Specialist Referrals

North Alabama Community Care’s goal is for Primary Care Providers (PCPs) to make referrals for Specialist services and for Medicaid Recipients to be under the care of a PCP (Ref: Chapter 40 of Provider Billing Manual).  However, North Alabama Community Care will provide referrals for Specialist services for Medicaid Recipients who are not yet attributed to a PCP.  Referrals are for billing purposes only and intended to assist Medicaid Recipients and Providers in the interim while Recipients are being linked with PCPs.

Alabama Medicaid Agency's presentation on the "Role of the Specialist in the ACHN"

Submitting Specialist Referrals

When submitting a Specialist Referral, please use the follow instructions:

  • Verify the Recipient’s Medicaid eligibility

  • Verify the Recipient’s ACHN assignment

    • North Alabama Community Care is listed as  “ACHNB”

  • Verify the Primary Care Provider attribution

    • Attributed Primary Care Provider MUST be contacted prior to contacting North Alabama Community Care for a billing referral.  North Alabama Community Care can provide a referral if the PCP refuses to complete a referral.

    • If no PCP is attributed, complete Form 362

  • You must include the following information:

    • Recipient's name, address, telephone, and Parent/Guardian name(s)

    • Recipient's Medicaid number

    • Recipient's date of birth

    • Date referral begins (date of covered visit, procedure, etc.)

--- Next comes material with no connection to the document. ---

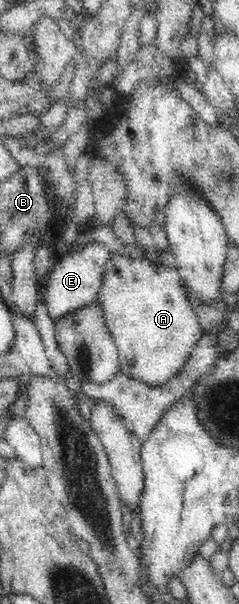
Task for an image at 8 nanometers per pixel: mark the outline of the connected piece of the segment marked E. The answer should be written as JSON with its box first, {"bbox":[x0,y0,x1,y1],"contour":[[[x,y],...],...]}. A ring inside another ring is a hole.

    • Consultant's name (Provider requesting referral)

    • Consultant's address

    • Consultant's telephone number

    • Consultant's fax number

  • On your cover sheet, please include justification of need for multiple visits.  For example, multiple physical therapy visits or chemo treatments within one week.

  • Please fax the referral to (256) 382-2715 or email to referrals@northalcc.org

Please allow 72 hours, not including weekends, to process the referral. If you have any questions regarding the referral, please call (256) 382-2590 or toll-free (855) 640-8827.

Please inform the Recipient of the need to be linked with a PCP for future referrals and that North Alabama Community Care will contact them to assist with this process.